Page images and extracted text

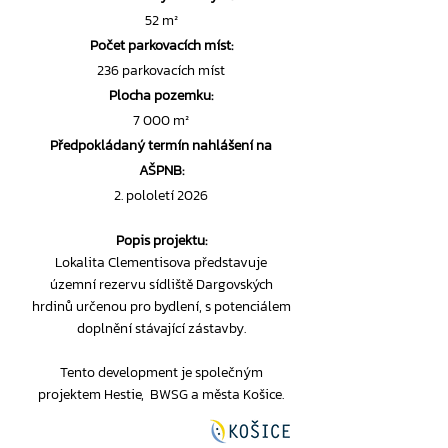
52 m²
Počet parkovacích míst:
236 parkovacích míst
Plocha pozemku:
7 000 m²
Předpokládaný termín nahlášení na
AŠPNB:
2. pololetí 2026
Popis projektu:
Lokalita Clementisova představuje
územní rezervu sídliště Dargovských
hrdinů určenou pro bydlení, s potenciálem
doplnění stávající zástavby.
Tento development je společným
projektem Hestie, BWSG a města Košice.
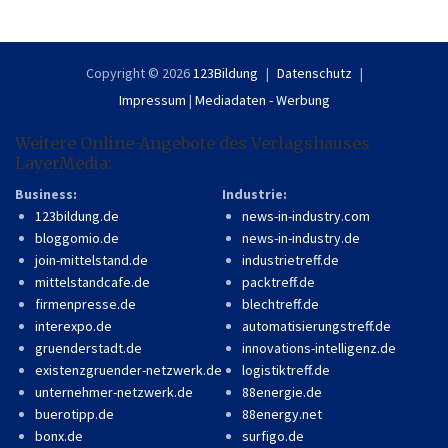
Copyright © 2026
123Bildung
Datenschutz
Impressum
|
Mediadaten - Werbung
Weitere Online-Angebote des Verlagshauses
LayerMedia:
Business:
Industrie:
123bildung.de
news-in-industry.com
bloggomio.de
news-in-industry.de
join-mittelstand.de
industrietreff.de
mittelstandcafe.de
packtreff.de
firmenpresse.de
blechtreff.de
interexpo.de
automatisierungstreff.de
gruenderstadt.de
innovations-intelligenz.de
existenzgruender-netzwerk.de
logistiktreff.de
unternehmer-netzwerk.de
88energie.de
buerotipp.de
88energy.net
bonx.de
surfigo.de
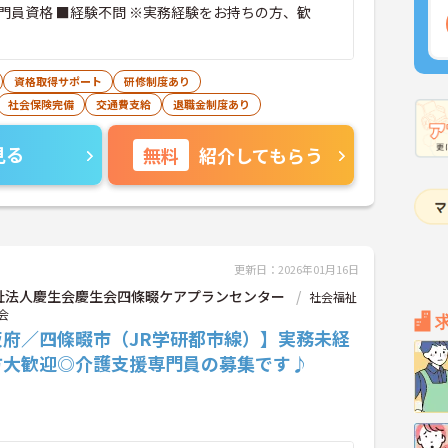
門員資格 ■経験不問 ※実務経験をお持ちの方、歓
資格取得サポート
研修制度あり
社会保険完備
交通費支給
退職金制度あり
見る
無料
紹介してもらう
更新日：2026年01月16日
祉法人慶生会慶生会四條畷ケアプランセンター
社会福祉
会
阪府／四條畷市（JR学研都市線）】実務未経
方大歓迎◎介護支援専門員の募集です♪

▶ [REQUIRED WORK]: Restate each entry word for word, please, but drop any images it holds.

▶ [ANSWER FOR THIS EXERCISE]:
52 m²
Počet parkovacích míst:
236 parkovacích míst
Plocha pozemku:
7 000 m²
Předpokládaný termín nahlášení na
AŠPNB:
2. pololetí 2026
Popis projektu:
Lokalita Clementisova představuje
územní rezervu sídliště Dargovských
hrdinů určenou pro bydlení, s potenciálem
doplnění stávající zástavby.
Tento development je společným
projektem Hestie, BWSG a města Košice.
Copyright © 2026
123Bildung
Datenschutz
Impressum
|
Mediadaten - Werbung
Weitere Online-Angebote des Verlagshauses
LayerMedia:
Business:
Industrie:
123bildung.de
news-in-industry.com
bloggomio.de
news-in-industry.de
join-mittelstand.de
industrietreff.de
mittelstandcafe.de
packtreff.de
firmenpresse.de
blechtreff.de
interexpo.de
automatisierungstreff.de
gruenderstadt.de
innovations-intelligenz.de
existenzgruender-netzwerk.de
logistiktreff.de
unternehmer-netzwerk.de
88energie.de
buerotipp.de
88energy.net
bonx.de
surfigo.de
門員資格 ■経験不問 ※実務経験をお持ちの方、歓
資格取得サポート
研修制度あり
社会保険完備
交通費支給
退職金制度あり
見る
無料
紹介してもらう
更新日：2026年01月16日
祉法人慶生会慶生会四條畷ケアプランセンター
社会福祉
会
阪府／四條畷市（JR学研都市線）】実務未経
方大歓迎◎介護支援専門員の募集です♪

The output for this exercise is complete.